De-Biasing durch Prompting
Anja Lorenz (Technische Hochschule Lübeck) beschrieb in einem Workshop Anfang 2025 die Methode „De-Biasing durch Prompting“. Dafür lässt man ein KI-Produkt generieren und verbessert es durch Folge-Prompts wie etwa “finde Tendenzen für vergeschlechtlichte, stereotype oder diskriminierende Aussagen in deinem Ergebnis”, “schlage Änderungen vor, um diese Stereotypen zu vermeiden” oder “formuliere neu, ohne die Stereotypen zu verwenden”. De-Biasing durch Prompting ist also der Versuch, die KI-Tools dazu zu bringen, einen Teil der Verzerrungen selbst zu beseitigen. Eine derartige Prompting-Praxis ist auch in der Kursvorbereitung nützlich – und könnte im Kursgeschehen vorbildhaft wirken.
Was die Erwachsenenbildung tun kann
Fachkräfte in der Erwachsenenbildung können einen entscheidenden Beitrag leisten. Durch die kritische Reflexion über KI in Kursen lassen sich Lernende für diskriminierende Muster sensibilisieren. Gendersensible Didaktik und inklusive Sprache tragen dazu bei, stereotype Darstellungen aufzubrechen. In geschützten Lernräumen können Menschen ermutigt werden, sich mit ihren eigenen Denkmustern auseinanderzusetzen und diskriminierende Technologien zu hinterfragen.
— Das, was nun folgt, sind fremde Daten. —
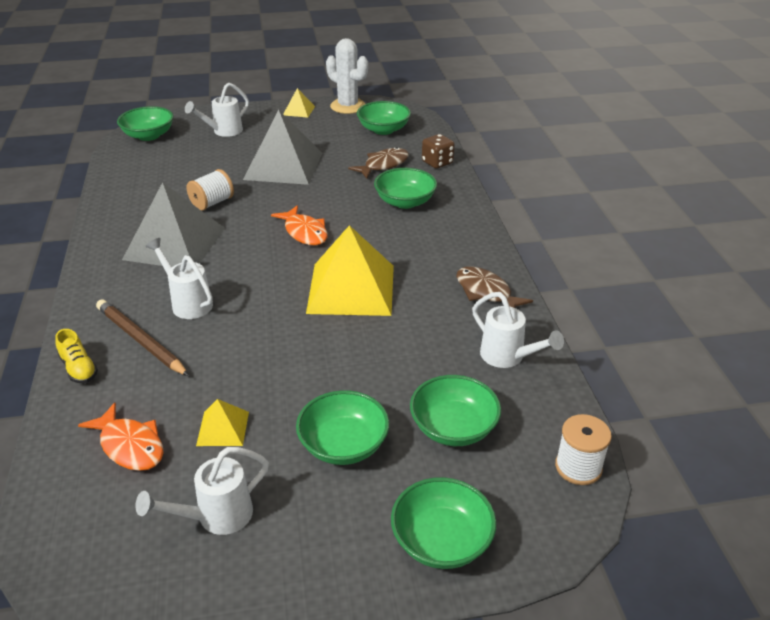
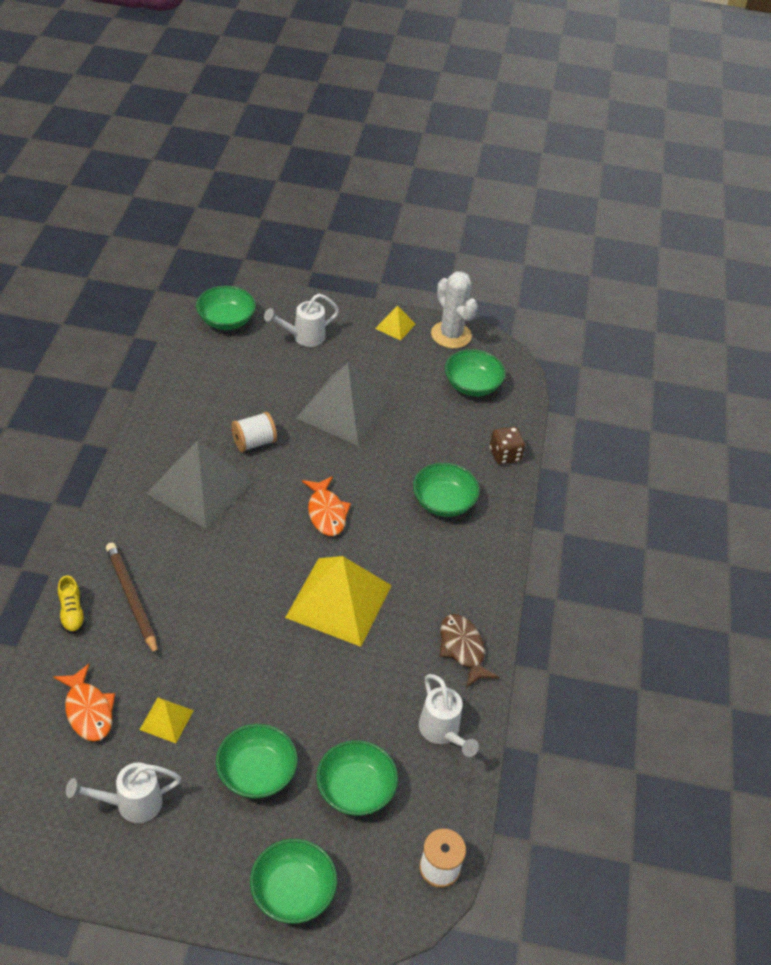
camera: 15 degrees right, 10 degrees up
(188, 302) = (186, 567): white watering can -> none
(383, 165) = (446, 441): brown fish -> none

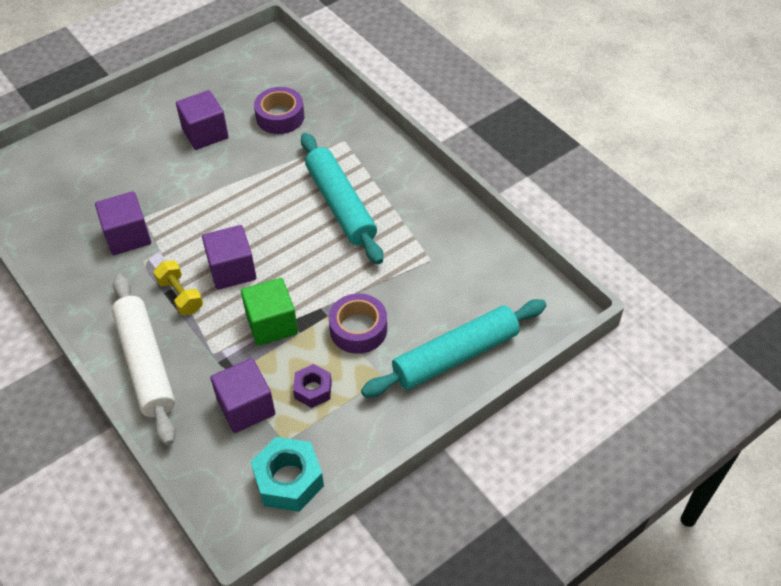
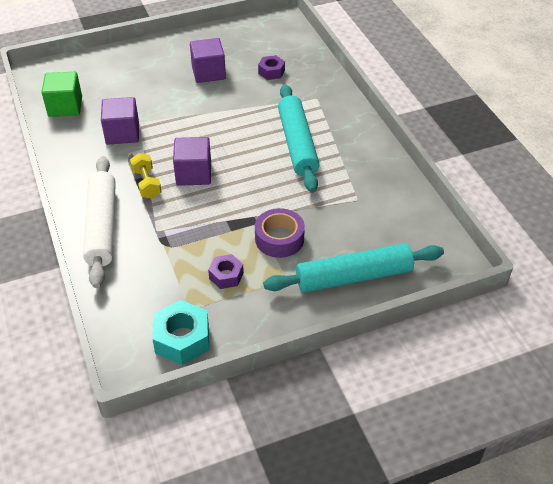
camera: 15 degrees right, 5 degrees down
(246, 407) = (168, 276): purple cube -> none
(272, 324) = (211, 220): green cube -> green cube (65, 107)
(280, 117) = (271, 72): purple tape -> purple nut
Schließlich sollten Bildungseinrichtungen Gendergerechtigkeit auch strukturell verankern – von der Angebotsplanung bis zur Teamzusammensetzung.
Möchten Sie Ihre Bildungsarbeit gendersensibel gestalten und kritische KI-Kompetenz vermitteln? Dann beginnen Sie mit einer einfachen Frage: Wer kommt in Ihren KI-generierten Texten, Bildern oder Unterrichtsmaterialien eigentlich vor – und wie – oder wer nicht?